Портрет принца и его офорты были впоследствии украдены у меня одним дельцом, о делах и поступках которого, придет время, я расскажу, и который, ручаюсь, составит прекрасную пару с бальзаковским Гобсеком.

Я заперся в одном из кабинетов Асселина с этим портретом и целый час разговаривал с ним.

Увы! Всего за четыре года перед тем, в тот самый день, когда умирала моя мать, человек, которого я оплакивал теперь, пришел поплакать вместе со мной.

Все ушло из его ласковых глаз — угасли отблески неба, иссякли слезы сердца.

Затем я поинтересовался, в каком месте он погиб. Мне ответили, что это произошло на дороге Мятежа и, стоит только добраться до нее, первый же встречный, к которому я обращусь, сообщит все интересующие меня подробности.

Принц погиб на дороге Мятежа, проложенной Людовиком XV в объезд Парижа, куда он более не осмеливался въезжать.

И действительно, в те времена, если пропадали дети, Людовика XV обвиняли в их похищении; в народе бытовала молва, будто старый король освежает свою гнилую кровь, принимая ванны из детской крови.

Когда о монархии ходят подобные слухи, пусть даже и вымышленные, ей грозят страшные беды!

Выехав с улицы Риволи — Асселин жил на улице Риволи, в том самом доме № 16, где во время революции 1848 года Собрье разместил редакцию своей газеты «Парижская Коммуна», — так вот, выехав с улицы Риволи, я направился прямо к дороге Мятежа, и там, действительно, мне не пришлось никого и ни о чем расспрашивать.

Хотя со дня трагического события прошло уже более двух недель, вдоль дороги стояли группки сочувствующих и любопытных, словно это случилось только накануне; люди показывали друг другу мостовую, об которую он разбил голову, и дом, куда его отнесли и где он скончался.

Странное совпадение, заставляющее поверить в роковое значение чисел: он погиб 13 июля возле дома № 13.

Тринадцатое июля! Чем я занимался в тот день? Быть может, я испытал некое предчувствие? Быть может, некий голос нашептал мне об этом великом несчастье?

Уже в «Антони» я сетовал, что людям не дано знать о событиях, происходящих в данную минуту в другом месте, отчего происшествие, которое должно было бы облечь вас в траур, нередко случается в тот самый момент, когда вы вкушаете радость или испытываете удовольствие.

Тринадцатое июля!

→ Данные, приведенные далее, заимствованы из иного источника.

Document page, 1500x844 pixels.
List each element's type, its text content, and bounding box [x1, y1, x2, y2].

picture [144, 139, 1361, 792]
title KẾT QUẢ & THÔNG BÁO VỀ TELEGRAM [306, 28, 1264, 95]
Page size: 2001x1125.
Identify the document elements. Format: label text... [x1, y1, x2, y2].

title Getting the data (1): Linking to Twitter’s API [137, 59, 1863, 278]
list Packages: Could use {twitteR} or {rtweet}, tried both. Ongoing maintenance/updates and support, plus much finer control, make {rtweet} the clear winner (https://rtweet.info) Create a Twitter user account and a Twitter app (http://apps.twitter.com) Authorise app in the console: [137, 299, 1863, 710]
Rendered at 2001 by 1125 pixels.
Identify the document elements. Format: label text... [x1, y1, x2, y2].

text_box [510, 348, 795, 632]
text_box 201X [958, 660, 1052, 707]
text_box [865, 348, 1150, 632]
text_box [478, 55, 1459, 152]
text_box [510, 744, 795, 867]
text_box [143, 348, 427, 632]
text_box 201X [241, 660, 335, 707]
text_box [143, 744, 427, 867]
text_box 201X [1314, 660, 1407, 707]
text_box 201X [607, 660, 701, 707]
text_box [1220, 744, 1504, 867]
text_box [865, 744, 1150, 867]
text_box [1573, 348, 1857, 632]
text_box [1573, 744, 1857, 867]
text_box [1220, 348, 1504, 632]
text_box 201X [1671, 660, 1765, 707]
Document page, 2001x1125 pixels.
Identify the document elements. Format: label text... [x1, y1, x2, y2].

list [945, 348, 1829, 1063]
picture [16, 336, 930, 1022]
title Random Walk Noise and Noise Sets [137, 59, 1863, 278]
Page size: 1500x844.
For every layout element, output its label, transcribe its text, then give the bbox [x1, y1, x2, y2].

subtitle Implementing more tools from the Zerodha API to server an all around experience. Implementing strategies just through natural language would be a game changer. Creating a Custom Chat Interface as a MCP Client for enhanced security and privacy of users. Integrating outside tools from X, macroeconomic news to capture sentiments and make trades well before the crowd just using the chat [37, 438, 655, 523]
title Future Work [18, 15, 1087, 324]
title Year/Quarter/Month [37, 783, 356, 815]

День, когда меня должны были бы посетить самые тревожные предчувствия, я провел так же, как и другие дни, а может быть, даже веселее.

О! Одна из величайших горестей человечества — наш близорукий взгляд, не видящий далее горизонта, наш рассудок, лишенный провидческого дара, наше сердце, лишенное наития и воспринимающее мир лишь посредством чувств! Все это плачет, кричит, жалуется, когда роковая весть дошла до нас, но все это не в состоянии предугадать, что нас ожидает.

На наше несчастье, мы слепы и глухи!

Однако, перебирая в памяти минувшие дня, я кое-что вспомнил. Это, как будет видно, довольно странная история.

Тринадцатого июля, в полдень, то есть в тот самый час, когда случилось это несчастье, ко мне пришли два бедных рыбака, и в три часа пополудни, то есть в то самое время, когда наследник престола умирал, вот что я писал его матери:

«Ваше Величество!

Когда я подойду к вратам рая и меня спросят, чем я заслужил право войти туда, я отвечу:

«Не имея возможности творить добро своими руками, я порою призывал на помощь королеву Франции, и всякий раз королева Франции совершала доброе дело, которое я, слабый и ничтожный, не мог совершить сам».